Adler notes that the Silicon Valley region has long been home to important structures that broke new ground, which is why, in part, he included a historic element to the exhibition,
"Things like Hangar One at Moffett Field, when that was built in 1933, it was the world's largest freestanding building, and then when the Stanford Linear Accelerator was built in the 1960s, it was the longest and straightest building ever built," he said.
The influence of such structures and of the local environment is present in some of the valley's new buildings.
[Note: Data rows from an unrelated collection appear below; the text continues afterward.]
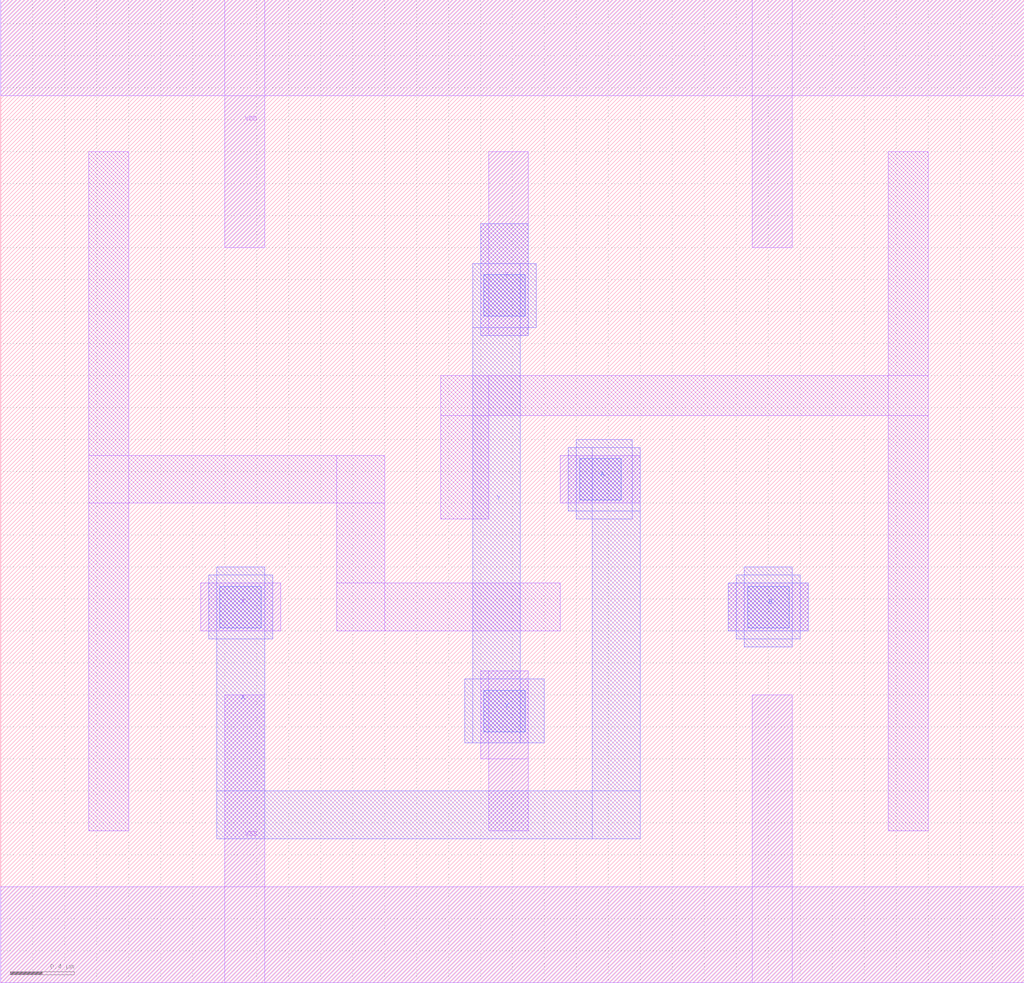
<source format=lef>
# Copyright 2022 Google LLC
# Licensed under the Apache License, Version 2.0 (the "License");
# you may not use this file except in compliance with the License.
# You may obtain a copy of the License at
#
#      http://www.apache.org/licenses/LICENSE-2.0
#
# Unless required by applicable law or agreed to in writing, software
# distributed under the License is distributed on an "AS IS" BASIS,
# WITHOUT WARRANTIES OR CONDITIONS OF ANY KIND, either express or implied.
# See the License for the specific language governing permissions and
# limitations under the License.
VERSION 5.7 ;
BUSBITCHARS "[]" ;
DIVIDERCHAR "/" ;

MACRO gf180mcu_osu_sc_gp9t3v3__xnor2_1
  CLASS CORE ;
  ORIGIN 0 0 ;
  FOREIGN gf180mcu_osu_sc_gp9t3v3__xnor2_1 0 0 ;
  SIZE 6.4 BY 6.15 ;
  SYMMETRY X Y ;
  SITE GF180_3p3_12t ;
  PIN VDD
    DIRECTION INOUT ;
    USE POWER ;
    SHAPE ABUTMENT ;
    PORT
      LAYER MET1 ;
        RECT 0 5.55 6.4 6.15 ;
        RECT 4.7 4.6 4.95 6.15 ;
        RECT 1.4 4.6 1.65 6.15 ;
    END
  END VDD
  PIN VSS
    DIRECTION INOUT ;
    USE GROUND ;
    PORT
      LAYER MET1 ;
        RECT 0 0 6.4 0.6 ;
        RECT 4.7 0 4.95 1.8 ;
        RECT 1.4 0 1.65 1.8 ;
    END
  END VSS
  PIN A
    DIRECTION INPUT ;
    USE SIGNAL ;
    PORT
      LAYER MET1 ;
        RECT 3.5 3 4 3.3 ;
        RECT 1.25 2.2 1.75 2.5 ;
      LAYER MET2 ;
        RECT 3.55 2.95 4 3.35 ;
        RECT 3.7 0.9 4 3.35 ;
        RECT 3.6 2.9 3.95 3.4 ;
        RECT 1.35 0.9 4 1.2 ;
        RECT 1.3 2.15 1.7 2.55 ;
        RECT 1.35 0.9 1.65 2.6 ;
      LAYER VIA12 ;
        RECT 1.37 2.22 1.63 2.48 ;
        RECT 3.62 3.02 3.88 3.28 ;
    END
  END A
  PIN B
    DIRECTION INPUT ;
    USE SIGNAL ;
    PORT
      LAYER MET1 ;
        RECT 4.55 2.2 5.05 2.5 ;
      LAYER MET2 ;
        RECT 4.55 2.2 5.05 2.5 ;
        RECT 4.6 2.15 5 2.55 ;
        RECT 4.65 2.1 4.95 2.6 ;
      LAYER VIA12 ;
        RECT 4.67 2.22 4.93 2.48 ;
    END
  END B
  PIN Y
    DIRECTION OUTPUT ;
    USE SIGNAL ;
    PORT
      LAYER MET1 ;
        RECT 3 1.4 3.3 1.95 ;
        RECT 3.05 0.95 3.3 1.95 ;
        RECT 3.05 4.05 3.3 5.2 ;
        RECT 3 4.05 3.3 4.75 ;
      LAYER MET2 ;
        RECT 2.9 1.5 3.4 1.9 ;
        RECT 2.95 4.1 3.35 4.5 ;
        RECT 3 4.05 3.3 4.75 ;
        RECT 2.95 1.5 3.25 4.5 ;
      LAYER VIA12 ;
        RECT 3.02 4.17 3.28 4.43 ;
        RECT 3.02 1.57 3.28 1.83 ;
    END
  END Y
  OBS
    LAYER MET1 ;
      RECT 5.55 0.95 5.8 5.2 ;
      RECT 2.75 3.55 5.8 3.8 ;
      RECT 2.75 2.9 3.05 3.8 ;
      RECT 0.55 0.95 0.8 5.2 ;
      RECT 0.55 3 2.4 3.3 ;
      RECT 2.1 2.2 2.4 3.3 ;
      RECT 2.1 2.2 3.5 2.5 ;
  END
END gf180mcu_osu_sc_gp9t3v3__xnor2_1

</source>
Adler pointed out that the hangars at nearby Moffett Field had an impact on the design of Google's Bay View campus.
Even the grounds of Apple Park take inspiration from the surroundings of another iconic local structure, the Stanford Dish, where Steve Jobs liked to stroll.
"People don't pay much attention to the past. That's why I liked the title, 'Building the Future: A Visual History of Silicon Valley.' So we're going to talk about the future but we're also talking about the past as well," Adler said.
"Building the Future: A Visual History of Silicon Valley" runs Aug. 3-Oct. 22 at the Los Altos History Museum, 51 S. San Antonio Road, Los Altos. Admission is free. On Aug. 17, 5:30-7 p.m., the museum presents "Conversations and Reflections: The Stories Behind the Buildings," a discussion with Adler and professor Barry Katz. Tickets are $10, losaltoshistory.org.